Justice in Employment?

Think the following makes sense? Yes.
Where can it be found? Buchenwald Concentration Camp, Germany

* (1) Everyone has the right to work, to free choice of employment, to just and favourable conditions of work and to protection against unemployment.
* (2) Everyone, without any discrimination, has the right to equal pay for equal work.
* (3) Everyone who works has the right to just and favourable remuneration ensuring for himself and his family an existence worthy of human dignity, and supplemented, if necessary, by other means of social protection.
* (4) Everyone has the right to form and to join trade unions for the protection of his interests.
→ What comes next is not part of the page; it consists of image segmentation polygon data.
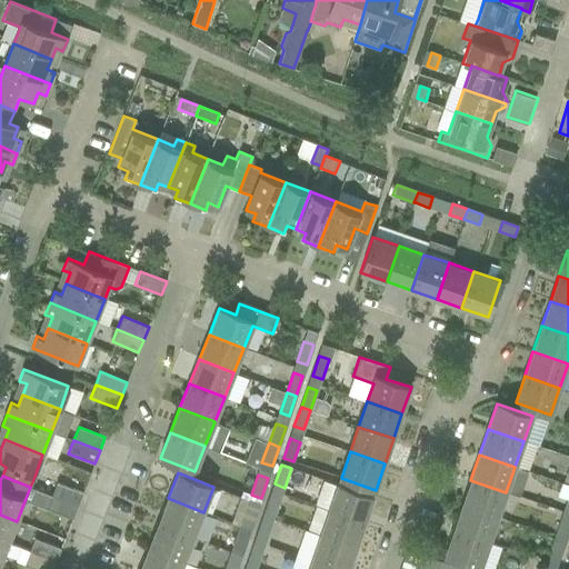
[(506,492),(470,480),(461,505),(498,517),(506,492)]
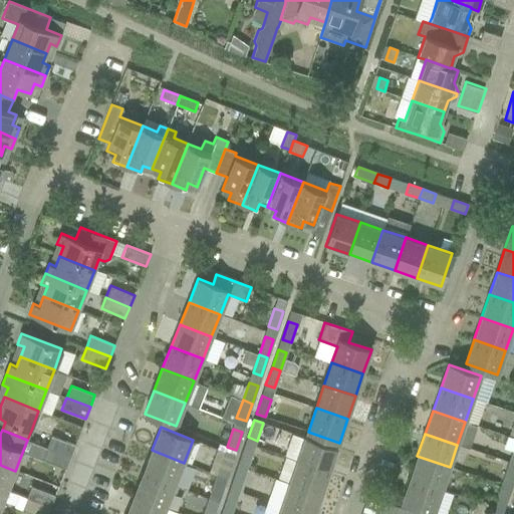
[(51,436),(46,448),(70,457),(75,446),(51,436)]
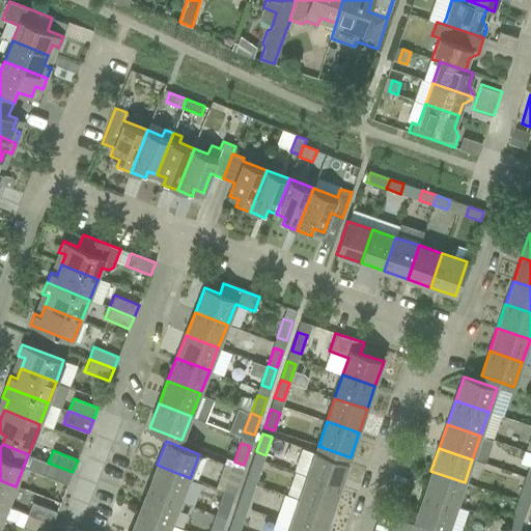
[(306,476),(339,487),(348,463),(314,451),(306,476)]
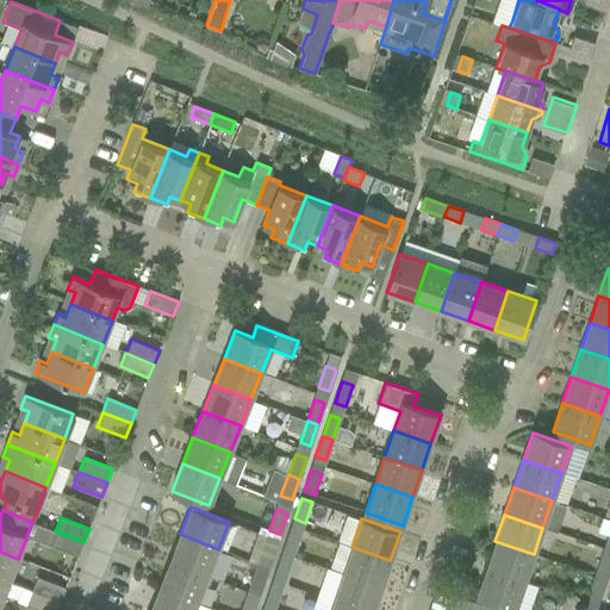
[(609,520),(603,518),(599,529),(609,533),(607,542),(609,543),(609,520)]
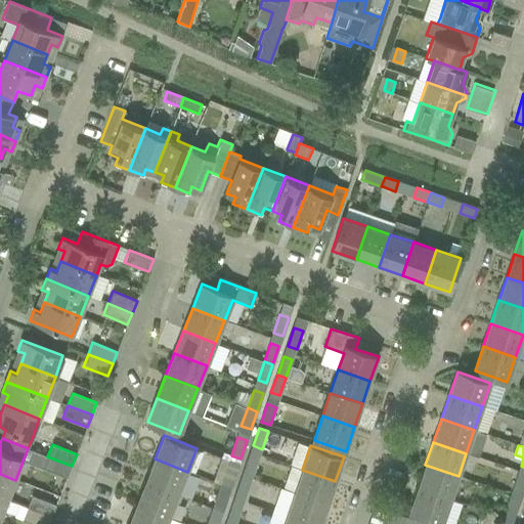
[(72,466),(47,456),(43,469),(67,478),(72,466)]
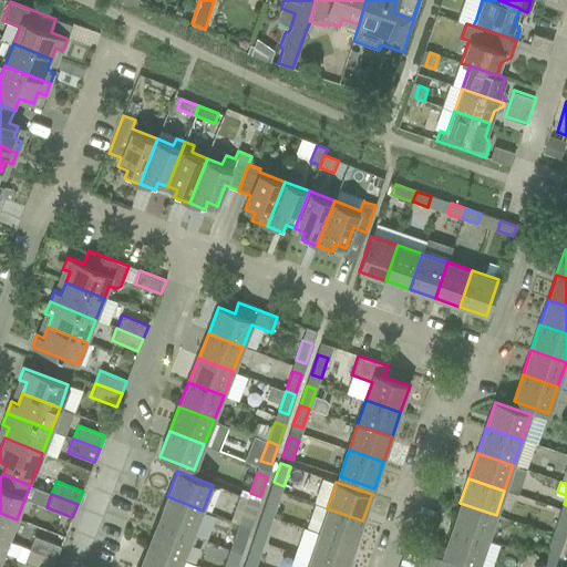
[(269,494),(263,514),(272,517),(279,497),(269,494)]
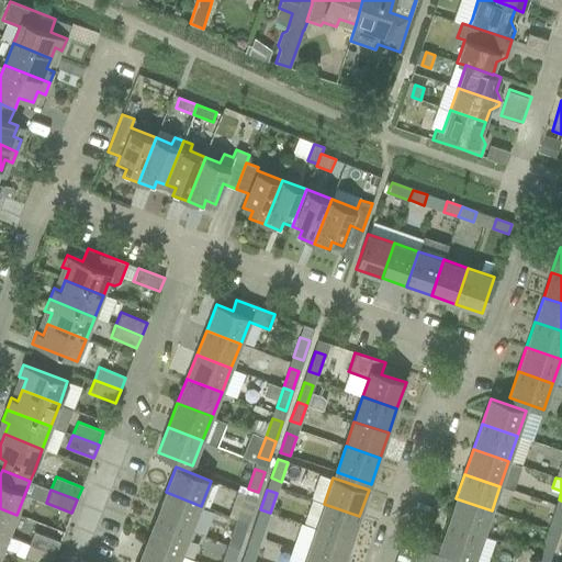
[(201,506),(166,492),(156,516),(191,530),(201,506)]
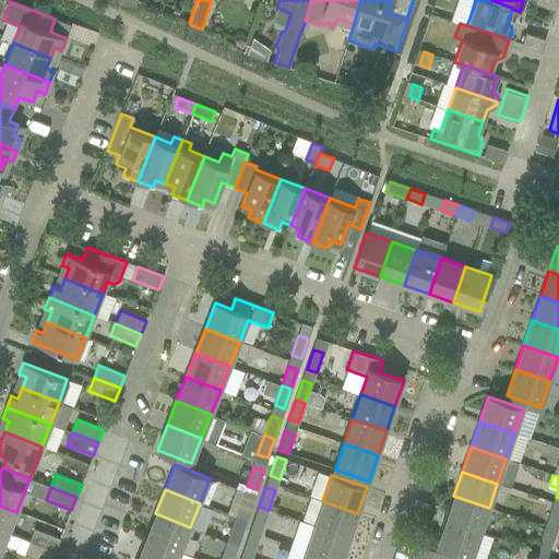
[(489,508),(453,496),(445,521),(480,533),(489,508)]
At the Visitors’ Center in Buchenwald, anyone viewing the site of Nazi atrocities can obtain a free copy of a document called The Universal Declaration of Human Rights.

It is incredibly ironic that in that place of all places, a colleague observed that the message is crystal clear to all but the willfully ignorant.

This can be viewed online at this link: http://www.un.org/en/documents/udhr/index.shtml#a23

On December 10, 1948 the General Assembly of the United Nations adopted and proclaimed the Universal Declaration of Human Rights. Following this historic act the Assembly called upon all Member countries to publicize the text of the Declaration and “to cause it to be disseminated, displayed, read and expounded principally in schools and other educational institutions, without distinction based on the political status of countries or territories.”